Mit Strafverfolgung allein wird sich das Problem der wundersamen Titelvermehrung nicht eindämmen lassen. Kritiker bemängeln, dass die wissenschaftlichen Standards in den vergangenen Jahren immer stärker aufgeweicht wurden. 24 000 Promotionen werden inzwischen jedes Jahr abgenommen, doppelt so viele wie noch vor 30 Jahren. Die unübersichtliche Massenabfertigung lade zu Schummeleien geradezu ein. So
* wird bei Evaluationen von Hochschulen eine große Zahl von Promovierten belohnt, nicht die Qualität der Arbeiten;
* kann jede Fakultät sich ihre eigene Promotionsordnung basteln, während zentrale Regelungen fehlen;
* beschleunigen die Hochschulen die Entwertung der Grade, indem sie inflationär Honorarprofessuren und Ehrendoktorwürden vergeben.

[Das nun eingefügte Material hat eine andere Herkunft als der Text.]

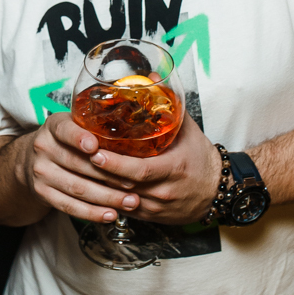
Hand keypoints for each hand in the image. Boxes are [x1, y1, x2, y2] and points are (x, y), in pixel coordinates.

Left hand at [16, 111, 219, 226]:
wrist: (218, 190)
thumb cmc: (200, 157)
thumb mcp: (187, 129)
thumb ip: (168, 103)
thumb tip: (149, 76)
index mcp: (174, 169)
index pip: (139, 170)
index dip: (114, 164)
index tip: (94, 151)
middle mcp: (164, 191)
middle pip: (124, 187)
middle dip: (98, 175)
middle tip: (75, 159)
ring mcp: (157, 208)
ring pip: (120, 201)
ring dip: (98, 189)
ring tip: (77, 173)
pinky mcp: (151, 218)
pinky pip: (124, 211)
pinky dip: (107, 200)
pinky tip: (91, 188)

Es ist kein Zufall, dass Tricksereien besonders häufig bei den Medizinern vorkommen, einem Fach mit hohem Leistungs- und Konkurrenzdruck und viel Standesdünkel. »Keine Profession ist so sehr vom Doktortitel abhängig«, sagt Ulrike Beisiegel, Humanbiologin und Ombudsfrau der Deutschen Forschungsgemeinschaft für wissenschaftliches Fehlverhalten. Nachwuchsmediziner stünden unter hohem Zeitdruck.

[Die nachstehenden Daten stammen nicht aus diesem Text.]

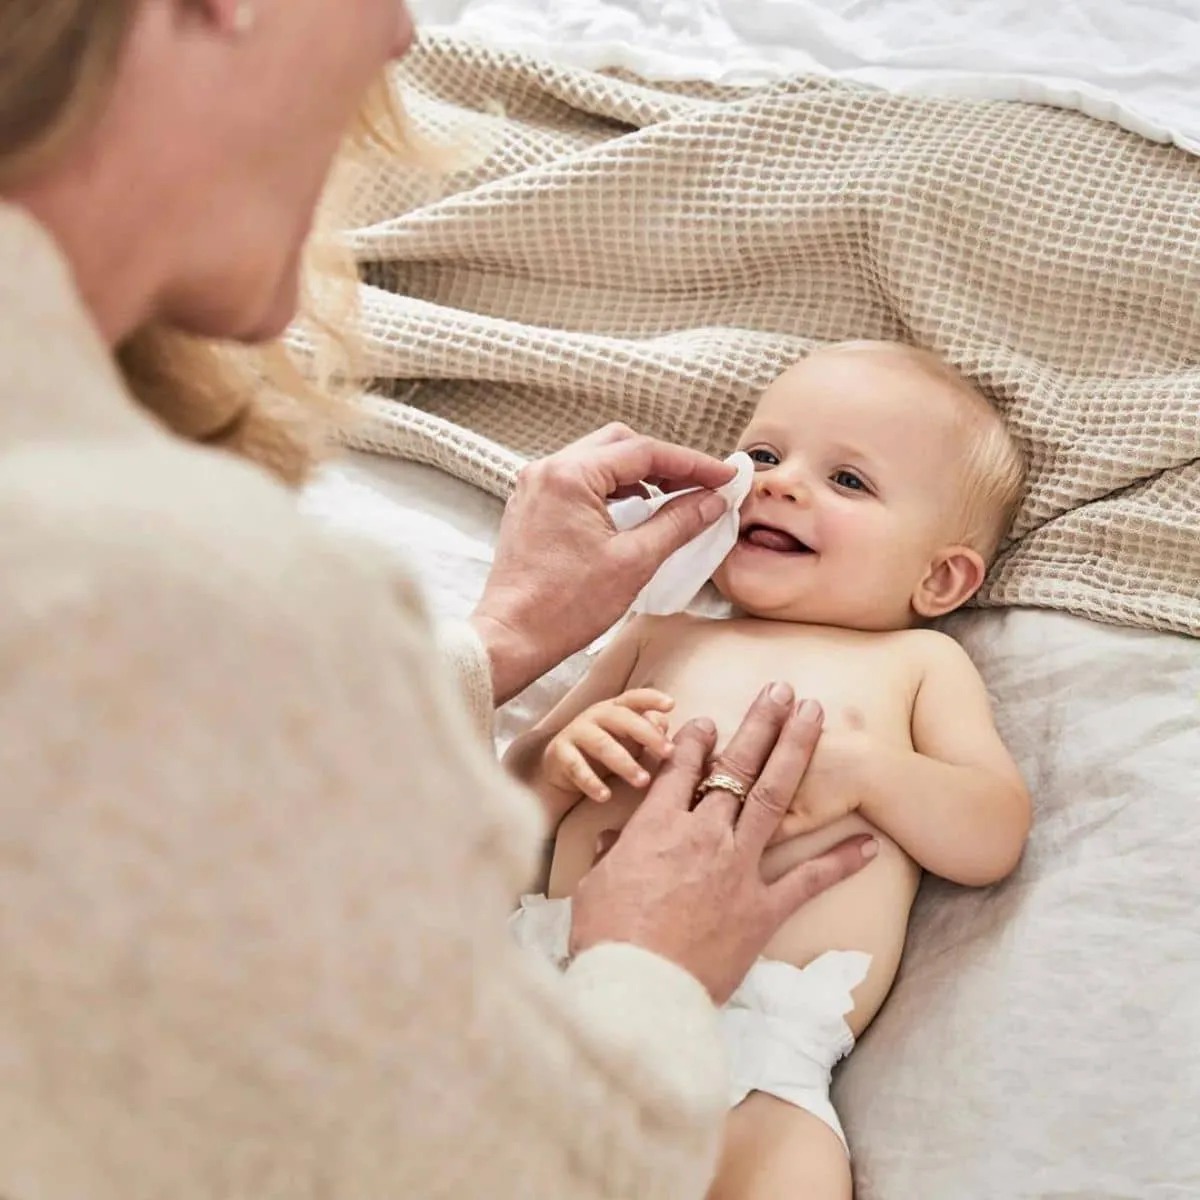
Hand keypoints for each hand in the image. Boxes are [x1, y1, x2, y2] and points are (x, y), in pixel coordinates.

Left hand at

»Manche Dissertationen untersuchen irrelevante Fragestellungen mit unzulässigen Methoden und erhalten zu guter Letzt noch einen wohlklingenden Titel«, kritisierte der Mediziner Max Einhäupl als damaliger Vorsitzender des Wissenschaftsrats die Doktorinflation.
Das Gremium wettert schon seit Jahren gegen die Dünnbrettbohrer in der Medizin. Auch die Wissenschaftsexperten der Europäischen Kommission betrachten den deutschen Dr. med. als Abschluss zweiter Klasse, der in der Regel nicht mit dem international üblichen Ph. D. mithalten könne.

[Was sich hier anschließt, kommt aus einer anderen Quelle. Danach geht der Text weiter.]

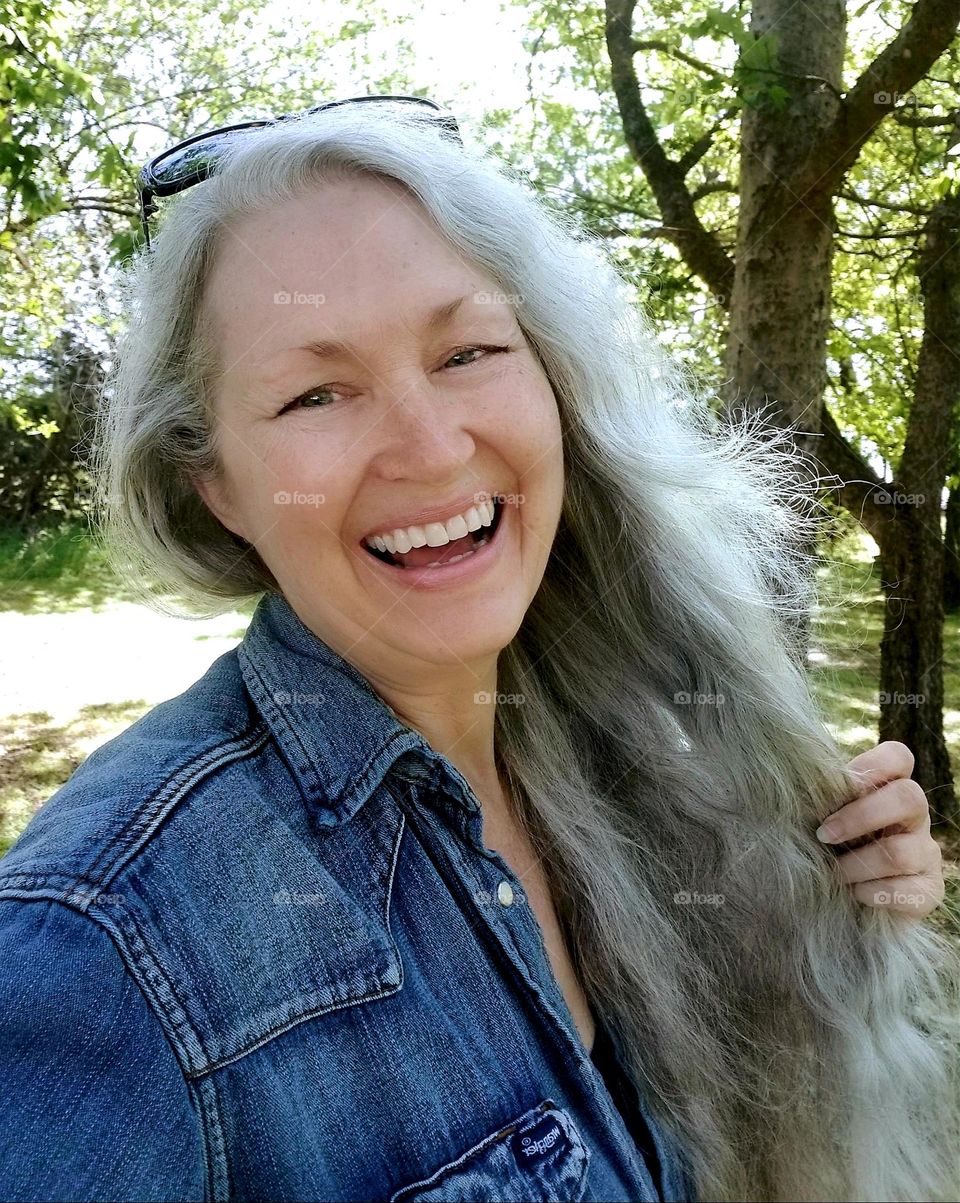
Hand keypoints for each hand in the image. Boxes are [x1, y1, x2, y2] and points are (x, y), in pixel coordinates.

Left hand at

Deutsche Ärztevertreter kämpfen hingegen verbissen um das Privileg des leicht erworbenen Grades. Schließlich seien es die Patienten, die auf einen Doktortitel Wert legen würden. Weil er so vertrauenserweckend sei. JAN FRIEDMANN,
BARBARA SCHMID, MARKUS VERBEET
* Vor dem Landgericht Hildesheim 2008.